Permanent insurance policies provide protection for your entire life, provided you pay the premium to keep the policy in force (subject to the claims-paying ability and financial strength of the insurer). Premium payments are greater than necessary to provide the life insurance benefit in the early years of the policy, so that a reserve can be accumulated to make up the shortfall in premiums necessary to provide the insurance in the later years. Should the policy owner discontinue the policy, this reserve, known as the cash value, is returned to the policy owner, subject to applicable surrender or early withdrawal charges. Permanent life insurance can be further broken down into the following basic categories:

  • Whole life: You generally make level (equal) premium payments for life. The death benefit and minimum cash value are predetermined and guaranteed. Any guarantees associated with payment of death benefits, income options, or rates of return are based on the claims-paying ability and financial strength of the insurer.
  • Universal life: You may pay premiums at any time, in any amount (subject to certain limits), as long as policy expenses and the cost of insurance coverage are met.

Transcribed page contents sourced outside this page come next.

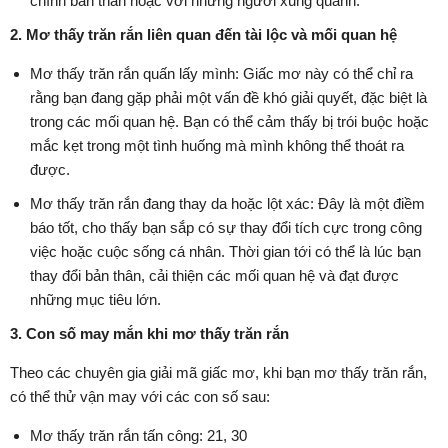
chính bản thân hoặc với những người xung quanh.
2. Mơ thấy trăn rắn liên quan đến tài lộc và mối quan hệ
Mơ thấy trăn rắn quấn lấy mình: Giấc mơ này có thể chỉ ra
rằng bạn đang gặp phải một vấn đề khó giải quyết, đặc biệt là
trong các mối quan hệ. Bạn có thể cảm thấy bị trói buộc hoặc
mắc kẹt trong một tình huống mà mình không thể thoát ra
được.
Mơ thấy trăn rắn đang thay da hoặc lột xác: Đây là một điềm
báo tốt, cho thấy bạn sắp có sự thay đổi tích cực trong công
việc hoặc cuộc sống cá nhân. Thời gian tới có thể là lúc bạn
thay đổi bản thân, cải thiện các mối quan hệ và đạt được
những mục tiêu lớn.
3. Con số may mắn khi mơ thấy trăn rắn
Theo các chuyên gia giải mã giấc mơ, khi bạn mơ thấy trăn rắn,
có thể thử vận may với các con số sau:
Mơ thấy trăn rắn tấn công: 21, 30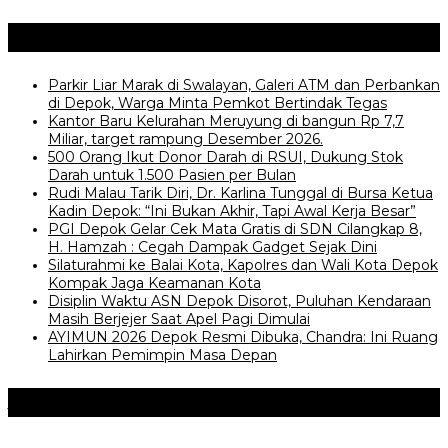
Posting Terkait
Parkir Liar Marak di Swalayan, Galeri ATM dan Perbankan
di Depok, Warga Minta Pemkot Bertindak Tegas
Kantor Baru Kelurahan Meruyung di bangun Rp 7,7
Miliar, target rampung Desember 2026.
500 Orang Ikut Donor Darah di RSUI, Dukung Stok
Darah untuk 1.500 Pasien per Bulan
Rudi Malau Tarik Diri, Dr. Karlina Tunggal di Bursa Ketua
Kadin Depok: “Ini Bukan Akhir, Tapi Awal Kerja Besar”
PGI Depok Gelar Cek Mata Gratis di SDN Cilangkap 8,
H. Hamzah : Cegah Dampak Gadget Sejak Dini
Silaturahmi ke Balai Kota, Kapolres dan Wali Kota Depok
Kompak Jaga Keamanan Kota
Disiplin Waktu ASN Depok Disorot, Puluhan Kendaraan
Masih Berjejer Saat Apel Pagi Dimulai
AYIMUN 2026 Depok Resmi Dibuka, Chandra: Ini Ruang
Lahirkan Pemimpin Masa Depan
Jangan Lewatkan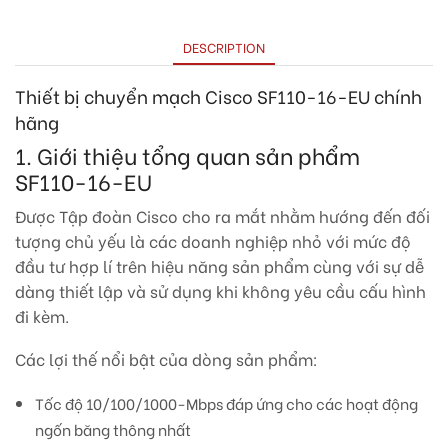
DESCRIPTION
Thiết bị chuyển mạch Cisco SF110-16-EU chính
hãng
1. Giới thiệu tổng quan sản phẩm
SF110-16-EU
Được Tập đoàn Cisco cho ra mắt nhằm hướng đến đối
tượng chủ yếu là các doanh nghiệp nhỏ với mức độ
đầu tư hợp lí trên hiệu năng sản phẩm cùng với sự dễ
dàng thiết lập và sử dụng khi không yêu cầu cấu hình
đi kèm.
Các lợi thế nổi bật của dòng sản phẩm:
Tốc độ 10/100/1000-Mbps đáp ứng cho các hoạt động
ngốn băng thông nhất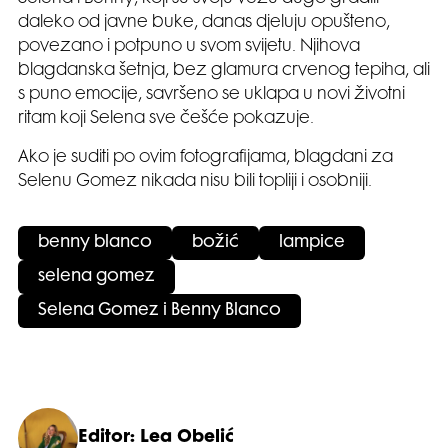
daleko od javne buke, danas djeluju opušteno,
povezano i potpuno u svom svijetu. Njihova
blagdanska šetnja, bez glamura crvenog tepiha, ali
s puno emocije, savršeno se uklapa u novi životni
ritam koji Selena sve češće pokazuje.
Ako je suditi po ovim fotografijama, blagdani za
Selenu Gomez nikada nisu bili topliji i osobniji.
benny blanco
božić
lampice
selena gomez
Selena Gomez i Benny Blanco
Editor: Lea Obelić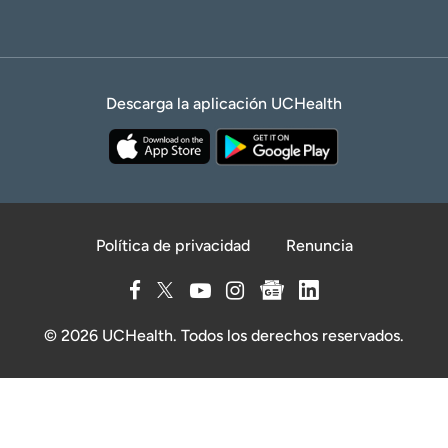
Descarga la aplicación UCHealth
Política de privacidad
Renuncia
© 2026 UCHealth. Todos los derechos reservados.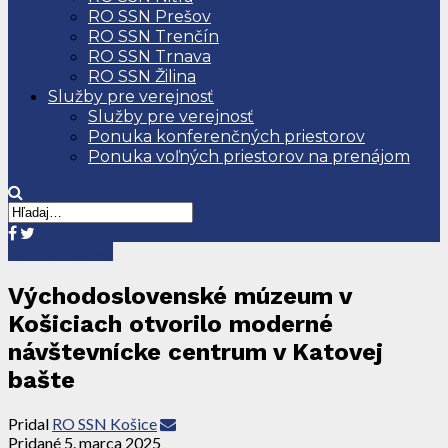
RO SSN Prešov
RO SSN Trenčín
RO SSN Trnava
RO SSN Žilina
Služby pre verejnosť
Služby pre verejnosť
Ponuka konferenčných priestorov
Ponuka voľných priestorov na prenájom
Tlačové správy
Východoslovenské múzeum v
Košiciach otvorilo moderné
návštevnícke centrum v Katovej
bašte
Pridal
RO SSN Košice
Pridané
5. marca 2025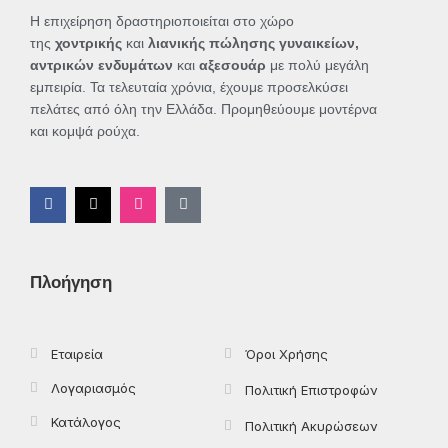
Η επιχείρηση δραστηριοποιείται στο χώρο
της
χοντρικής
και
λιανικής πώλησης γυναικείων,
αντρικών ενδυμάτων
και
αξεσουάρ
με πολύ μεγάλη
εμπειρία. Τα τελευταία χρόνια, έχουμε προσελκύσει
πελάτες από όλη την Ελλάδα. Προμηθεύουμε μοντέρνα
και κομψά ρούχα.
F
X
I
T
a
-
n
i
c
t
s
k
e
w
t
t
b
i
a
o
o
t
g
k
Πλοήγηση
o
t
r
k
e
a
-
r
m
f
Εταιρεία
Όροι Χρήσης
Λογαριασμός
Πολιτική Επιστροφών
Κατάλογος
Πολιτική Ακυρώσεων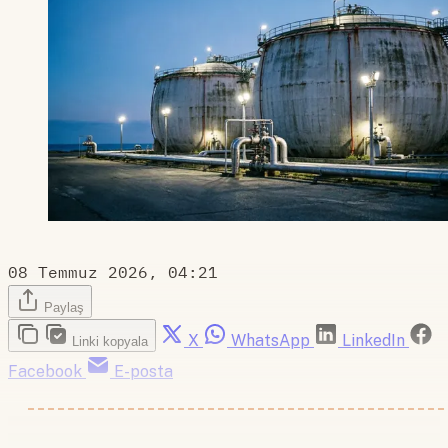
08 Temmuz 2026, 04:21
Paylaş
X
WhatsApp
LinkedIn
Linki kopyala
Facebook
E-posta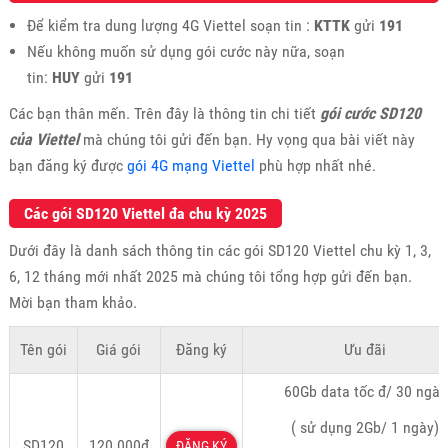
Để kiểm tra dung lượng 4G Viettel soạn tin :
KTTK
gửi
191
Nếu không muốn sử dụng gói cước này nữa, soạn
tin:
HUY
gửi
191
Các bạn thân mến. Trên đây là thông tin chi tiết
gói cước SD120
của Viettel
mà chúng tôi gửi đến bạn. Hy vọng qua bài viết này
bạn đăng ký được
gói 4G mạng Viettel
phù hợp nhất nhé.
Các gói SD120 Viettel đa chu kỳ 2025
Dưới đây là danh sách thông tin các gói SD120 Viettel chu kỳ 1, 3,
6, 12 tháng mới nhất 2025 mà chúng tôi tổng hợp gửi đến bạn.
Mời bạn tham khảo.
Tên gói
Giá gói
Đăng ký
Ưu đãi
60Gb data tốc đ/ 30 ngày
( sử dụng 2Gb/ 1 ngày)
SD120
120.000đ
ĐĂNG KÝ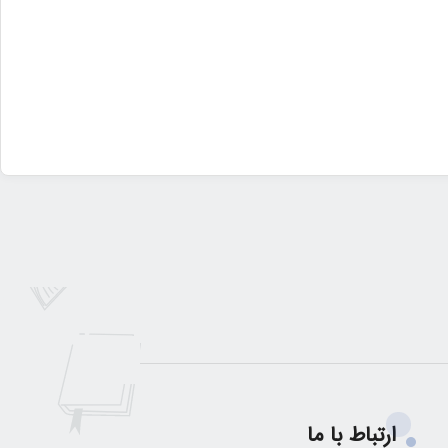
ارتباط با ما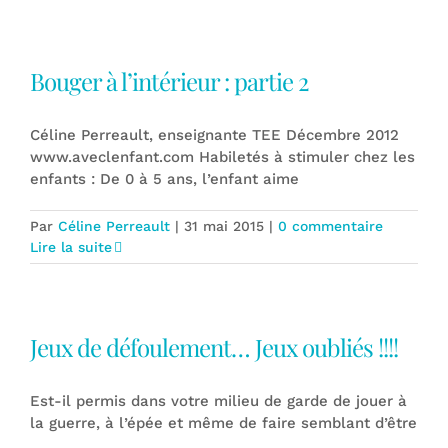
Bouger à l’intérieur : partie 2
Céline Perreault, enseignante TEE Décembre 2012
www.aveclenfant.com Habiletés à stimuler chez les
enfants : De 0 à 5 ans, l’enfant aime
Par
Céline Perreault
|
31 mai 2015
|
0 commentaire
Lire la suite
Jeux de défoulement… Jeux oubliés !!!!
Est-il permis dans votre milieu de garde de jouer à
la guerre, à l’épée et même de faire semblant d’être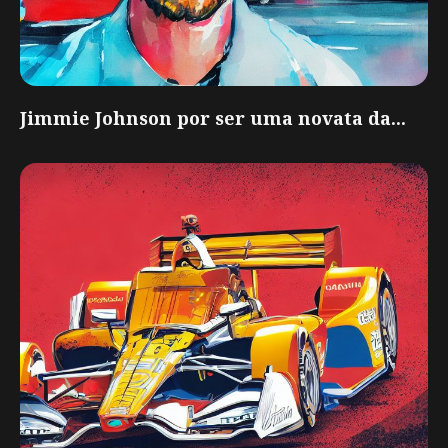
Jimmie Johnson por ser uma novata da...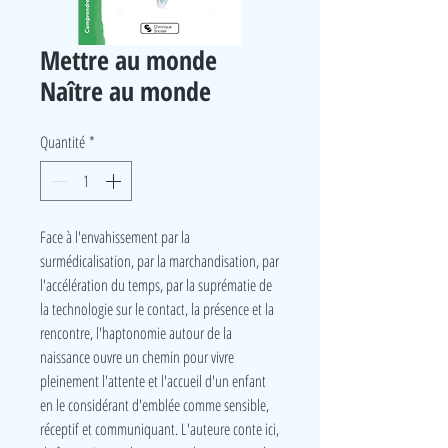
Mettre au monde
Naître au monde
Quantité
*
Face à l'envahissement par la
surmédicalisation, par la marchandisation, par
l'accélération du temps, par la suprématie de
la technologie sur le contact, la présence et la
rencontre, l'haptonomie autour de la
naissance ouvre un chemin pour vivre
pleinement l'attente et l'accueil d'un enfant
en le considérant d'emblée comme sensible,
réceptif et communiquant. L'auteure conte ici,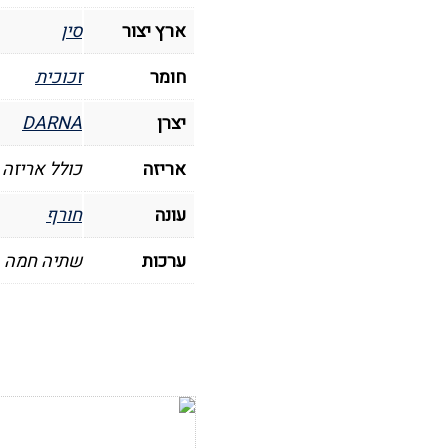
ארץ יצור
סין
חומר
זכוכית
יצרן
DARNA
אריזה
כולל אריזה 
עונה
חורף
ערכות
שתיה חמה
הוסף לרשימת
המשאלות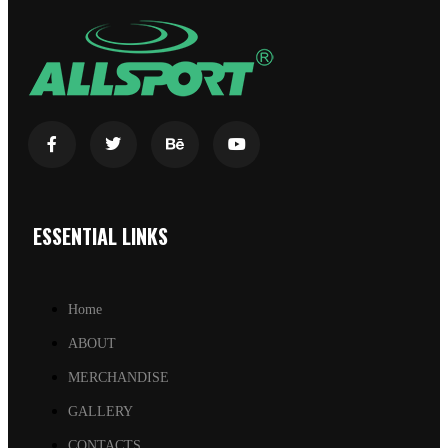
ESSENTIAL LINKS
Home
ABOUT
MERCHANDISE
GALLERY
CONTACTS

The amount of insurance coverage can be changed, and the cash value will grow at a declared interest rate, which may vary over time.
  • Variable life: As with whole life, you pay a level premium for life. However, the death benefit and cash value fluctuate depending on the performance of investments in what are known as subaccounts. A subaccount is a pool of investor funds professionally managed to pursue a stated investment objective. The policy owner selects the subaccounts in which the cash value should be invested.
  • Variable universal life: A combination of universal and variable life. You may pay premiums at any time, in any amount (subject to limits), as long as policy expenses and the cost of insurance coverage are met. The amount of insurance coverage can be changed, and the cash value goes up or down based on the performance of investments in the subaccounts.
You can often get insurance coverage from your employer (i.e., through a group life insurance plan offered by your employer) or through an association to which you belong (which may also offer group life insurance). You can also buy insurance through a licensed life insurance agent or broker, or directly from an insurance company.

Any policy that you buy is only as good as the company that issues it, so investigate the company offering you the insurance. Ratings services, such as A. M. Best, Moody's, and Standard & Poor's, evaluate an insurer's financial strength. The company offering you coverage should provide you with this information.